Moralité : plus de trente ans après sa création, la dernière page de Libération ne pouvait pas décemment continuer de tourner le dos au couteau suisse – quoiqu’originaire des Hauts-de-France – d’un paysage culturel hexagonal rarement porté par une seule et même personne à un tel degré d’ébullition créative. «Je vois dans tout ce que j’entreprends une dimension artistique, même en cuisine. Parallèlement à la musique, le dessin a fait son retour dans ma vie et le texte est venu comme ça. Il m’a fallu dépasser la quarantaine pour avoir l’impression d’être devenu adulte et dix ans plus tard, je me sens toujours bien dans mes baskets», cadre Albin de la Simone, devant un cocktail maison vermouth tonic sans alcool (qu’il a «un peu arrêté»), siroté dans le bric-à-brac coloré du petit salon de son domicile parisien – un appartement avec jardin, au rez-de-chaussée d’un immeuble banal.

«En définitive, je crois savoir qui je suis en étant parvenu à m’échapper de boucles qui m’enfermaient à de mauvais endroits, après être passé par la psychanalyse, les séparations, la paternité… Tous ces moments où l’on a l’impression d’être tantôt une merde, tantôt sur un nuage», développe d’un sourire entendu celui qui fredonne des Epaules «pas bien gaulées, pas baraquées».
+---+
CONSIGNES »
1. Transcrivez le passage du texte sur Albin de la Simone situé entre « Moralité : plus » et « d’un immeuble banal. », ces deux extrémités comprises.
2. D'après le texte sur Albin de la Simone, quelle boisson sirote-t-il pendant la rencontre ?
3. Dressez la liste de tout ce par quoi Albin de la Simone dit être passé dans le texte sur Albin de la Simone.
Le listing qui suit constitue un matériau distinct du texte.

Données recueillies »
+---+
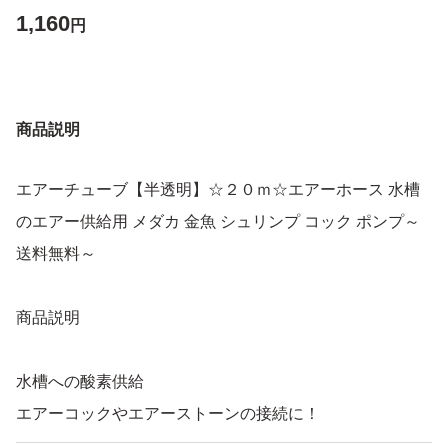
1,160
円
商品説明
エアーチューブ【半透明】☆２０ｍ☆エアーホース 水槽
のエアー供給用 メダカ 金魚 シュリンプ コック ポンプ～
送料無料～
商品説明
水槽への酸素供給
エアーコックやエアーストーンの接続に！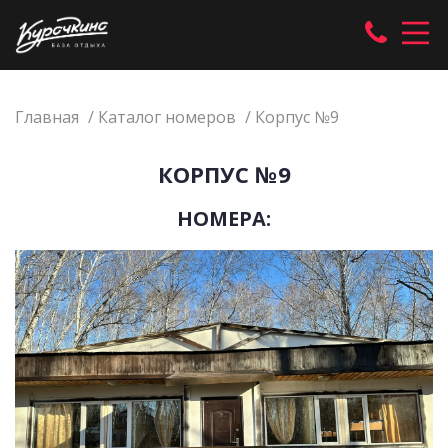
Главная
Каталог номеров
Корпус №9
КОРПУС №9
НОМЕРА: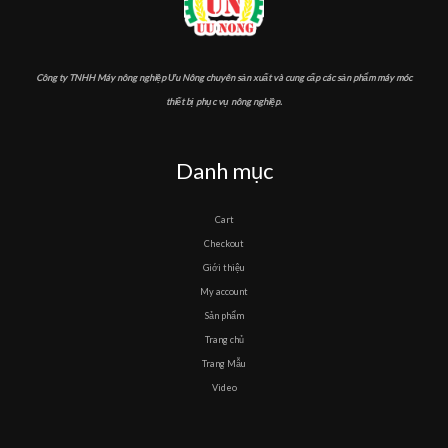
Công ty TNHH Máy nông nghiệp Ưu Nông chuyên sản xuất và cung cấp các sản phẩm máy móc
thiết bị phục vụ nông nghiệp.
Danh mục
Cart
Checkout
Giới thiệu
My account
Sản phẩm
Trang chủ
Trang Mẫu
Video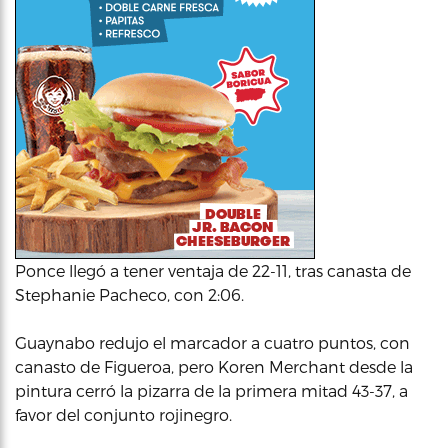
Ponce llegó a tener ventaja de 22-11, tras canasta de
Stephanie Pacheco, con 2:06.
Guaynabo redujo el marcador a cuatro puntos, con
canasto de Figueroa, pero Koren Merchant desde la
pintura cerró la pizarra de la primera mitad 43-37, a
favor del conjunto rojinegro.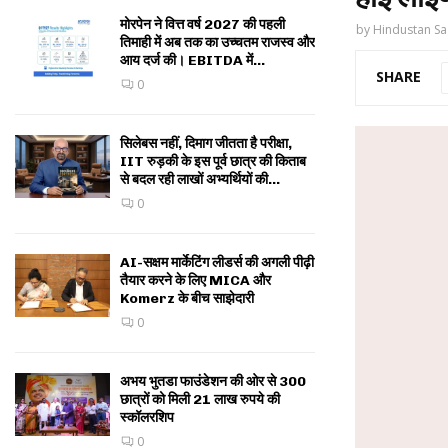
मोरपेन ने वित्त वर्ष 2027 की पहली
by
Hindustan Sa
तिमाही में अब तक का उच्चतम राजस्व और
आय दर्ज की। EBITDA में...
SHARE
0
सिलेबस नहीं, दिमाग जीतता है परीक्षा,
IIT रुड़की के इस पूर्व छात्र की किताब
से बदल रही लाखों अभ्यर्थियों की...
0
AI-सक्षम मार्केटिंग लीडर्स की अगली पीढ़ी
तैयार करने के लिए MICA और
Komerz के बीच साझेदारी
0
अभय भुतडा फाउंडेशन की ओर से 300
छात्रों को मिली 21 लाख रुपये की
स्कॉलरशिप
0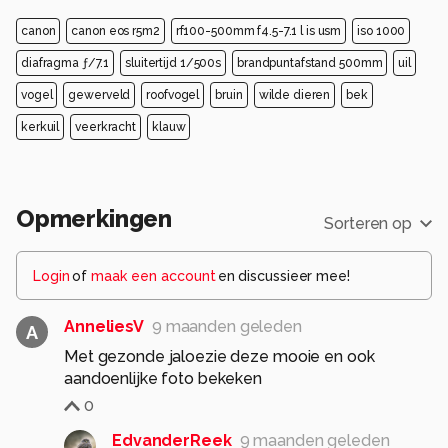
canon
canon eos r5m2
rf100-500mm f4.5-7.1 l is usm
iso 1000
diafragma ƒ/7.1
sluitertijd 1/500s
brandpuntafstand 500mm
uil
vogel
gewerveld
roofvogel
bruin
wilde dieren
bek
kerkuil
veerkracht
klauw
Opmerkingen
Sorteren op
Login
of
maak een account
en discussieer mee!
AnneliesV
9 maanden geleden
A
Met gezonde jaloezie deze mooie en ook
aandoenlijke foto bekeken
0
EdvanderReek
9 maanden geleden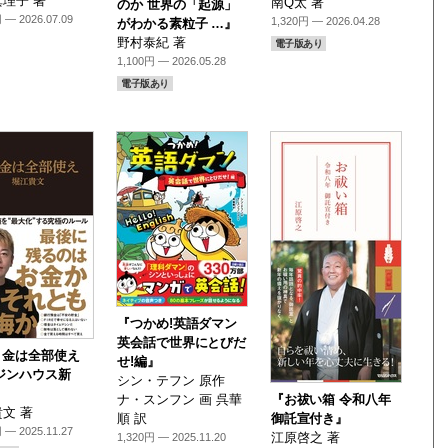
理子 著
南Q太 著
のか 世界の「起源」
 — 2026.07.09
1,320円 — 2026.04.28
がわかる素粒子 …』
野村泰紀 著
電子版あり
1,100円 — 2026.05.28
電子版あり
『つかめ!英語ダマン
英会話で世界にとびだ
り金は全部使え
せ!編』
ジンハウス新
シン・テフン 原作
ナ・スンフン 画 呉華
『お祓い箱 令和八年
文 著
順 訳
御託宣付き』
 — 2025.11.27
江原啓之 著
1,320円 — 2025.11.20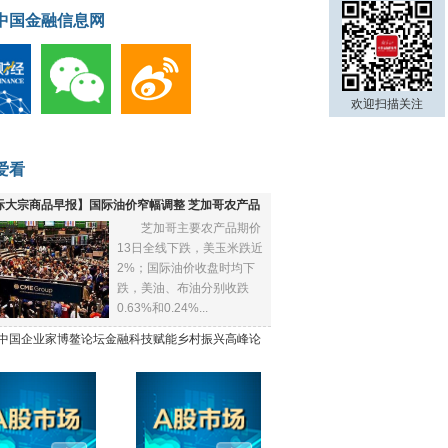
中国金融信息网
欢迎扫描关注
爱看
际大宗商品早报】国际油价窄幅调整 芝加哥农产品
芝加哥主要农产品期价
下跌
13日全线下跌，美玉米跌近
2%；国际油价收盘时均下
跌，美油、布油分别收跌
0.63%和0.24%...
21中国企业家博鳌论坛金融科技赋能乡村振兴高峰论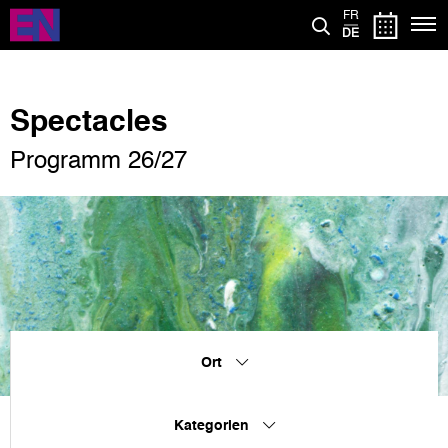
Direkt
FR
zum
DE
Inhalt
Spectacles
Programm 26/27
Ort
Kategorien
+---+
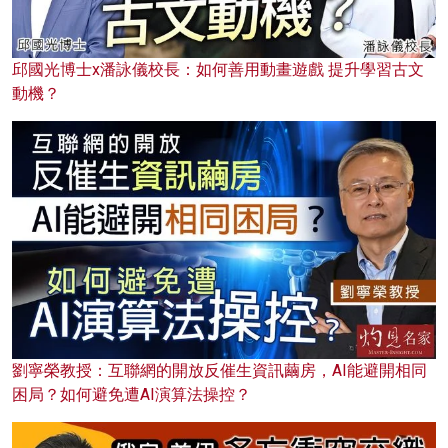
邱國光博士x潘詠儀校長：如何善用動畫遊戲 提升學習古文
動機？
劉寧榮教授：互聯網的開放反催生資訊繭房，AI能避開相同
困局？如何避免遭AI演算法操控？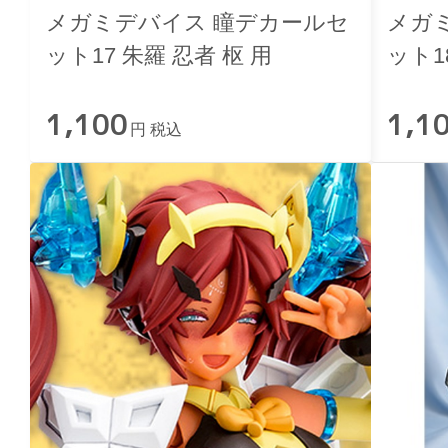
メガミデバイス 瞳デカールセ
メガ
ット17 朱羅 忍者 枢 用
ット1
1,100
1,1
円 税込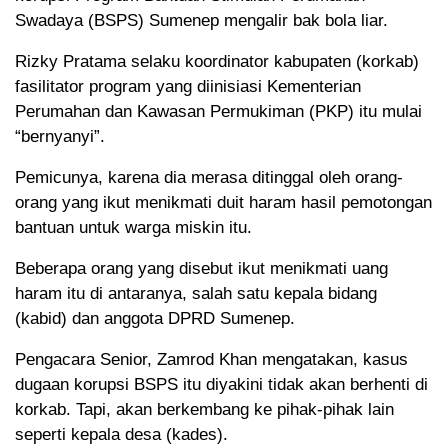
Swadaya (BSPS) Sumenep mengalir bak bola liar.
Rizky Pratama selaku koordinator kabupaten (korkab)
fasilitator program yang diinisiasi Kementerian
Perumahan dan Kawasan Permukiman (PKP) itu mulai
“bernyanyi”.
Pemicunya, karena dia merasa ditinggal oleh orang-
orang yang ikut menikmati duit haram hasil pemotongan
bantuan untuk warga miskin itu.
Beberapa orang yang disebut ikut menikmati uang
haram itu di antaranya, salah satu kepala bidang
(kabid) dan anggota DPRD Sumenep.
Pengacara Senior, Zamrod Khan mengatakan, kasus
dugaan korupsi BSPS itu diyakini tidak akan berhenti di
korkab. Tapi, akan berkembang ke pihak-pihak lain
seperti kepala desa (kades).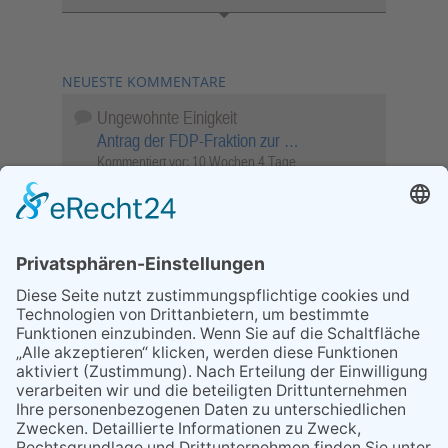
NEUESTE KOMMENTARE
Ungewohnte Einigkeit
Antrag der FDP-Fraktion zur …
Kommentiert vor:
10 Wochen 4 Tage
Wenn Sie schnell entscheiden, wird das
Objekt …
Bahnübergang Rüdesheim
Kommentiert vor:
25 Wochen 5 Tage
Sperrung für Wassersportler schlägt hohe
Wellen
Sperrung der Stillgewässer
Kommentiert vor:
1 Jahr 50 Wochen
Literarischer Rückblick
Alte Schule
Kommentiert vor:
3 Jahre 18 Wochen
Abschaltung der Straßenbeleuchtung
+---+
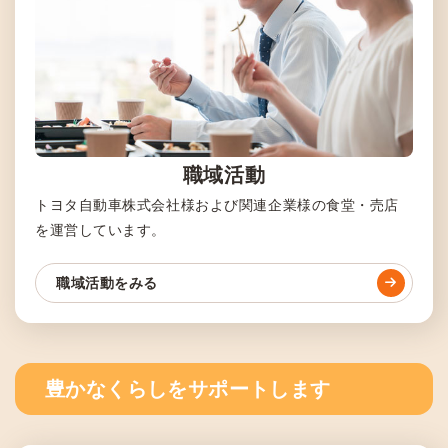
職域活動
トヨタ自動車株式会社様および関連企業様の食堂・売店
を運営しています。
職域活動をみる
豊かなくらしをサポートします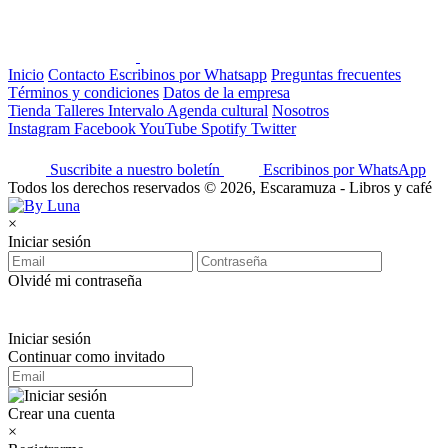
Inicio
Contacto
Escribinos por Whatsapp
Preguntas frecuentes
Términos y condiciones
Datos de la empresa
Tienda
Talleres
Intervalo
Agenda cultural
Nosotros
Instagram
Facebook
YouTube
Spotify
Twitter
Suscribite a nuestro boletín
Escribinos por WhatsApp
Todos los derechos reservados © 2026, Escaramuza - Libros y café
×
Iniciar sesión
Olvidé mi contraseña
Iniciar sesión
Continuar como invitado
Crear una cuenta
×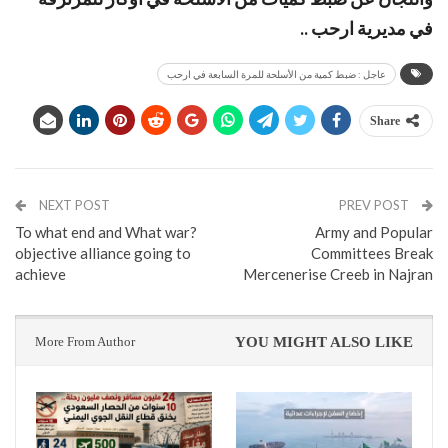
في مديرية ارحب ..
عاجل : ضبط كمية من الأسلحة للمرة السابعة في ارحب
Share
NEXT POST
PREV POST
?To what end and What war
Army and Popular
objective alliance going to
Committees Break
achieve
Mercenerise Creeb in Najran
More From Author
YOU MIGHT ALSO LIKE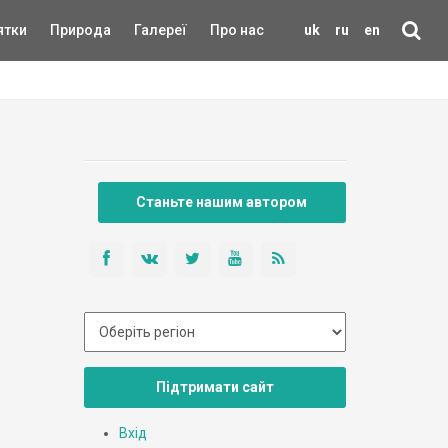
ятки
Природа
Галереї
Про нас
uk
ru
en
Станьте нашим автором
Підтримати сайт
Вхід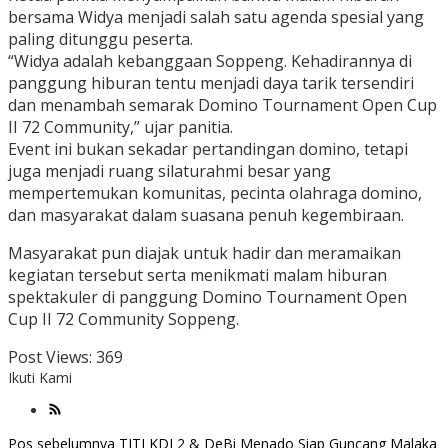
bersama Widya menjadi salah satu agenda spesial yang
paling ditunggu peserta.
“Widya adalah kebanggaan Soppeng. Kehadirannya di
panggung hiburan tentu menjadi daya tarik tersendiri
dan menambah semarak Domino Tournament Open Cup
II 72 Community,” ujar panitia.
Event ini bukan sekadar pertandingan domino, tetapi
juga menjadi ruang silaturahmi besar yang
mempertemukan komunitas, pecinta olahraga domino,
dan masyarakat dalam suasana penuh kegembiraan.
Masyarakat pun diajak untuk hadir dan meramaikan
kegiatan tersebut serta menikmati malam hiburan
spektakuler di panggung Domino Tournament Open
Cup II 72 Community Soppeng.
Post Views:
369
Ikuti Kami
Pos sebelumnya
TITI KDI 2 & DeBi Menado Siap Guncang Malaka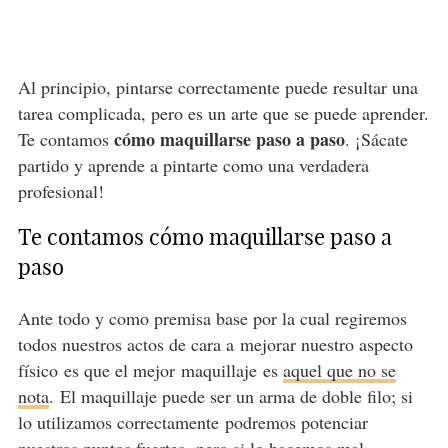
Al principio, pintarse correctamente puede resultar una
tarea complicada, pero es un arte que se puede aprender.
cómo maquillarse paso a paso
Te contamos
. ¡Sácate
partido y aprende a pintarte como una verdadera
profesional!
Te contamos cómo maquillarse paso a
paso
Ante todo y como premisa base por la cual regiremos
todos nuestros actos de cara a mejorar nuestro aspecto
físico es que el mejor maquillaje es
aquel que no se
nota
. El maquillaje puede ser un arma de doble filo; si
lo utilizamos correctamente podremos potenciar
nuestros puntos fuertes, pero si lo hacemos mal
+---+
RÉPONSES DANS L'ORDRE »
1.
Moralité : plus de trente ans après sa création, la dernière page de Libération ne pouvait pas décemment continuer de tourner le dos au couteau suisse – quoiqu’originaire des Hauts-de-France – d’un paysage culturel hexagonal rarement porté par une seule et même personne à un tel degré d’ébullition créative. «Je vois dans tout ce que j’entreprends une dimension artistique, même en cuisine. Parallèlement à la musique, le dessin a fait son retour dans ma vie et le texte est venu comme ça. Il m’a fallu dépasser la quarantaine pour avoir l’impression d’être devenu adulte et dix ans plus tard, je me sens toujours bien dans mes baskets», cadre Albin de la Simone, devant un cocktail maison vermouth tonic sans alcool (qu’il a «un peu arrêté»), siroté dans le bric-à-brac coloré du petit salon de son domicile parisien – un appartement avec jardin, au rez-de-chaussée d’un immeuble banal.

2. Un cocktail maison vermouth tonic sans alcool.

3. La psychanalyse, les séparations, la paternité.